Thread

Essex Hemphill, Poet • Jeffrey Gibson, Artist
The poem "Thread" set against a rainbow, geometric artwork.

About the poet

Essex Hemphill (1957–1995) was born in Chicago and raised in Washington, D.C. He was a member of the poetry collective Cinque, a frequent collaborator with the Emmy award-winning filmmaker Marlon Riggs, and the editor of the Lambda Literary Award-winning anthology Brother to Brother: New Writings by Black Gay Men (1991). His collection Ceremonies: Prose and Poetry (1992) won the National Library Association’s Gay, Lesbian, and Bisexual New Author Award. His selected poems, Love Is a Dangerous Word, edited by John Keene and Robert F. Reid-Pharr, was published by New Directions in 2025.

About the artist

Jeffrey Gibson (American, b. 1972) is an interdisciplinary artist, curator, and convener celebrated for his work in painting, installation, video, and performance.
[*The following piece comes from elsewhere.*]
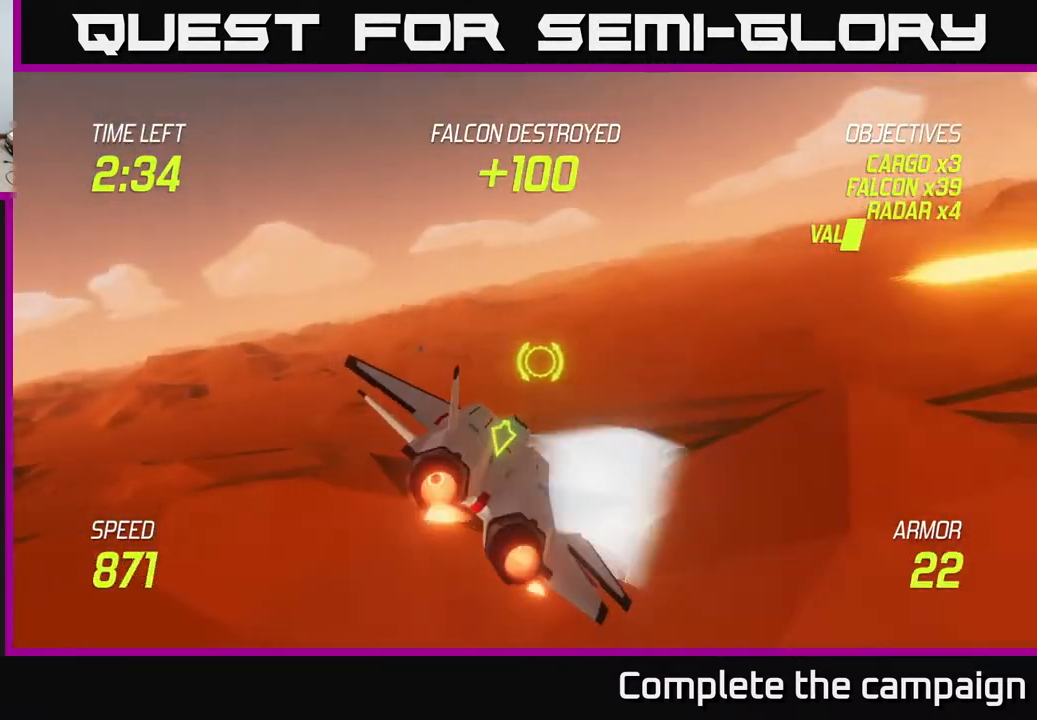
{"buttons": ["L2"], "left_stick": "up-right", "events": [[217, "left_stick", "up-right"]]}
For over two decades, he has examined how language, pattern, and music construct meaning, synthesizing Indigenous and Western traditions through vibrant color, complex patterning, and layered sound. A member of the Mississippi Band of Choctaw Indians and of Cherokee descent, Gibson represented the U.S. at the 2024 Venice Biennale with his acclaimed exhibition the space in which to place me, which made its U.S. debut at The Broad in Los Angeles in May 2025. In June 2025 he unveiled a site-specific installation at Kunsthaus Zurich. Gibson was selected for the Metropolitan Museum’s 2025 Genesis Facade Commission and will present new work for the historic exterior this September. His work is held in major collections including MoMA, the Whitney, and the National Gallery of Art. He lives in New York’s Hudson Valley and is artist-in-residence at Bard College.